ASSIGNED TASK:
What should be copied is the stretch of entries below from the line with "banking sector and lower-than-expected" up to and including the line with "r adipiscing elit.", exactly and without images.

▼

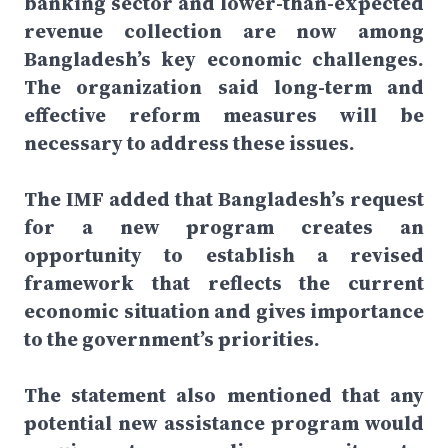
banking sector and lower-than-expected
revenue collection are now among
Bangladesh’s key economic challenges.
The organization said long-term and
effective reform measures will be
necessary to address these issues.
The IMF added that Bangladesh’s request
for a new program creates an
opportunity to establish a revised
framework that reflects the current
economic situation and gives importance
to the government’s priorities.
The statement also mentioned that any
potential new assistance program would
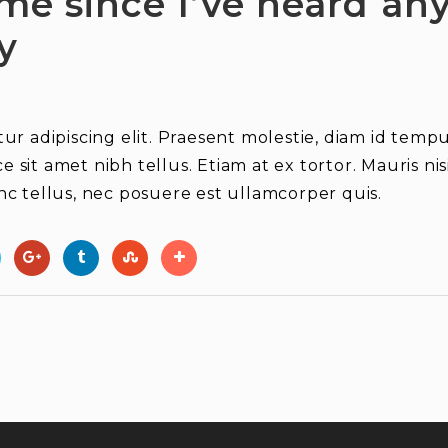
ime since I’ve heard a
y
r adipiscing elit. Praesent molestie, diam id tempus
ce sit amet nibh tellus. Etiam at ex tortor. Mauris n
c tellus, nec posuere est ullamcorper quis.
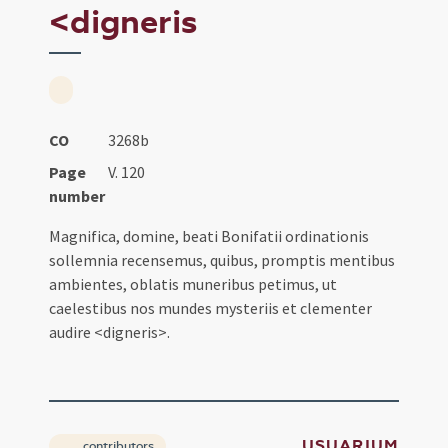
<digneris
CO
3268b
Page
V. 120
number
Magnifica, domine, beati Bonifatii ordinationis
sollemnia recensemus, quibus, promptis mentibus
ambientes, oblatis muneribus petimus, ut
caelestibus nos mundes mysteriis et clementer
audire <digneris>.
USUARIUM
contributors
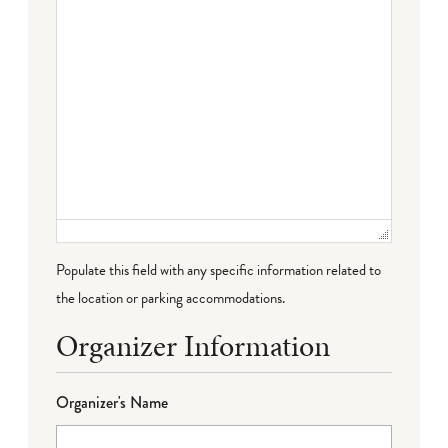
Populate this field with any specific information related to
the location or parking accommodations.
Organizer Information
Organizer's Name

▲
▼

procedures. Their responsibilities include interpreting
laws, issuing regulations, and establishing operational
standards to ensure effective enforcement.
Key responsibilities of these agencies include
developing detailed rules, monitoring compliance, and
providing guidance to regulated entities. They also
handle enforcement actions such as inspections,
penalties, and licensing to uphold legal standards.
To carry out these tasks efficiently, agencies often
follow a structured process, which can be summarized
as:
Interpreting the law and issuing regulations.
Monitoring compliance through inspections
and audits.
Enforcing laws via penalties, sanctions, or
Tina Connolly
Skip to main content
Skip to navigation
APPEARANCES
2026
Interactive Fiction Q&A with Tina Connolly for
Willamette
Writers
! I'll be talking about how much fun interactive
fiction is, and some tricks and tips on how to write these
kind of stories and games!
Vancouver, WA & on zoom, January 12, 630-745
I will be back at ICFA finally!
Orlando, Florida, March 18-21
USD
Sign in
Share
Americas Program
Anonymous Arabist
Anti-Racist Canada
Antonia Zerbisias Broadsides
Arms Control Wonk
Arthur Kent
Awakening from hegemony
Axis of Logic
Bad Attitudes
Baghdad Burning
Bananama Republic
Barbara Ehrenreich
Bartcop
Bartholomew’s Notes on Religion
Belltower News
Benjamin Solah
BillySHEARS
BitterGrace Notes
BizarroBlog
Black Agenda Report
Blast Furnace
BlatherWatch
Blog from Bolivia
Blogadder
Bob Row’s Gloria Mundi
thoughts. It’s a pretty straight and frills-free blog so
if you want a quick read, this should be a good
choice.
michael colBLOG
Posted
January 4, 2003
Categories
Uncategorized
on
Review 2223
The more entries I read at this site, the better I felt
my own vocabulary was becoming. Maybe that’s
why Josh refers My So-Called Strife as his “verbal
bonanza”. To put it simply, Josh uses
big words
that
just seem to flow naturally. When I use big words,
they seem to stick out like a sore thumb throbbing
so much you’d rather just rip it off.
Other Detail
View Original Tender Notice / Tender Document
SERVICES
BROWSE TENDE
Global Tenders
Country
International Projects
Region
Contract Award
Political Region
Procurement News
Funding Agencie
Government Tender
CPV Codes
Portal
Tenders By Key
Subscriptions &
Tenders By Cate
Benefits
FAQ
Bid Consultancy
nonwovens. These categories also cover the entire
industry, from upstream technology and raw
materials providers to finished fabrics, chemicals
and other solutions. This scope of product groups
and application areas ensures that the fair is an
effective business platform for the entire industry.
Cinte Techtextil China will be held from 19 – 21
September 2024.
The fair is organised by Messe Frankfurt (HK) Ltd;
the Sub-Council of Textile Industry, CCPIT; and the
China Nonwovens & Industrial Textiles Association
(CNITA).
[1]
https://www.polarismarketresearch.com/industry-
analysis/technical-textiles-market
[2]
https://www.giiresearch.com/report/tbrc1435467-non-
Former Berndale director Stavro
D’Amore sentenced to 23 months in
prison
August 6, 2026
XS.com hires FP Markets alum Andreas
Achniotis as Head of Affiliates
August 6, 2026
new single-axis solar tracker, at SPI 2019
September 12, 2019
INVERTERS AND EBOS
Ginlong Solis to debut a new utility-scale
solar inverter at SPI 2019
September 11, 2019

▲
▼

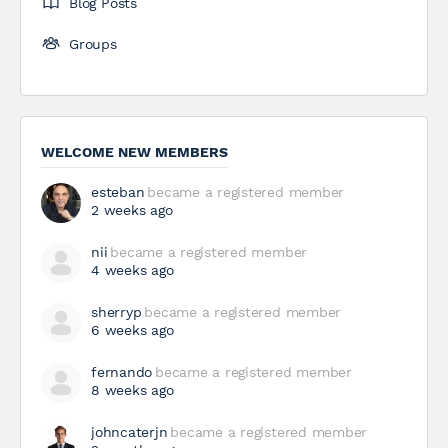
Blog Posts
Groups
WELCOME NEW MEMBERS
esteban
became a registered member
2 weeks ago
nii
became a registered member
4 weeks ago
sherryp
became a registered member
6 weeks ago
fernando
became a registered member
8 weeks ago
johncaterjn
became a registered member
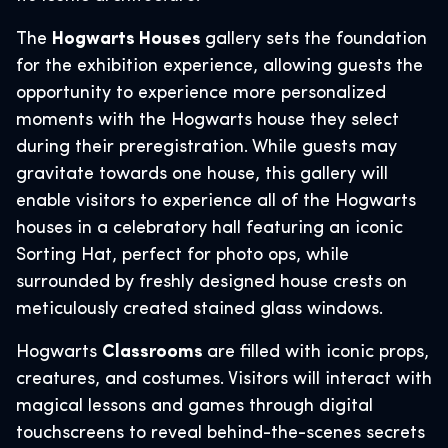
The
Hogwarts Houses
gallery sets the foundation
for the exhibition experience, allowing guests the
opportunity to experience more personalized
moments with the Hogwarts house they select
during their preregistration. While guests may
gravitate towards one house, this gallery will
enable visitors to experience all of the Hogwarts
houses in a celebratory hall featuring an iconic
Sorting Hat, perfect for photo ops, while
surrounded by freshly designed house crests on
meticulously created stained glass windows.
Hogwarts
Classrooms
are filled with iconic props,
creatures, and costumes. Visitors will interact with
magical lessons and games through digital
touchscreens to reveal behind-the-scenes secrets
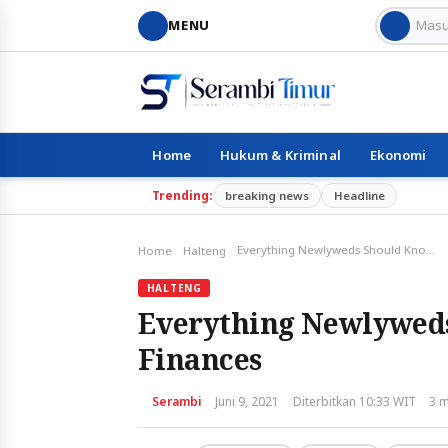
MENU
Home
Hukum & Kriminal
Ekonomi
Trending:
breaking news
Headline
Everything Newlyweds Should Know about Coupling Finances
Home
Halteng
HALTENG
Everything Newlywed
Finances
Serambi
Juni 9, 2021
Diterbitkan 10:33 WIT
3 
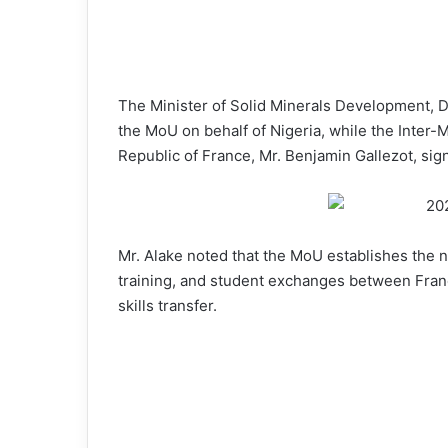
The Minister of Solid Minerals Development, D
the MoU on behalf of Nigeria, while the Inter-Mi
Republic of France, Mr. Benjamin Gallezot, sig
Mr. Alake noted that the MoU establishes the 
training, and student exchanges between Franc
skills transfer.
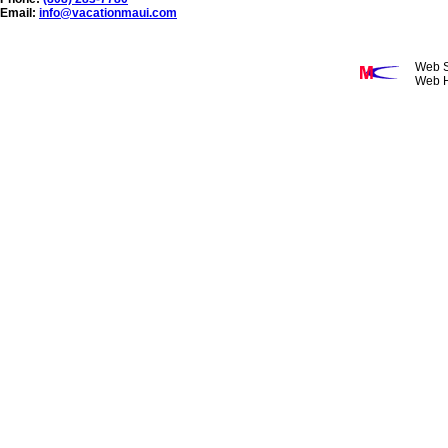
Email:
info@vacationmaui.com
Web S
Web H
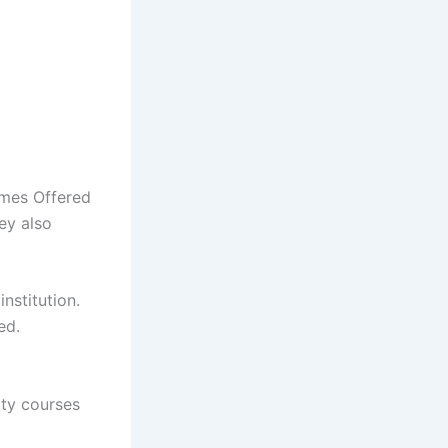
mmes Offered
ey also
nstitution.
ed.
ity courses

▲

OUTPUT FOR THIS TASK:
banking sector and lower-than-expected
revenue collection are now among
Bangladesh’s key economic challenges.
The organization said long-term and
effective reform measures will be
necessary to address these issues.
The IMF added that Bangladesh’s request
for a new program creates an
opportunity to establish a revised
framework that reflects the current
economic situation and gives importance
to the government’s priorities.
The statement also mentioned that any
potential new assistance program would
ime since I’ve heard a
y
r adipiscing elit. Praesent molestie, diam id tempus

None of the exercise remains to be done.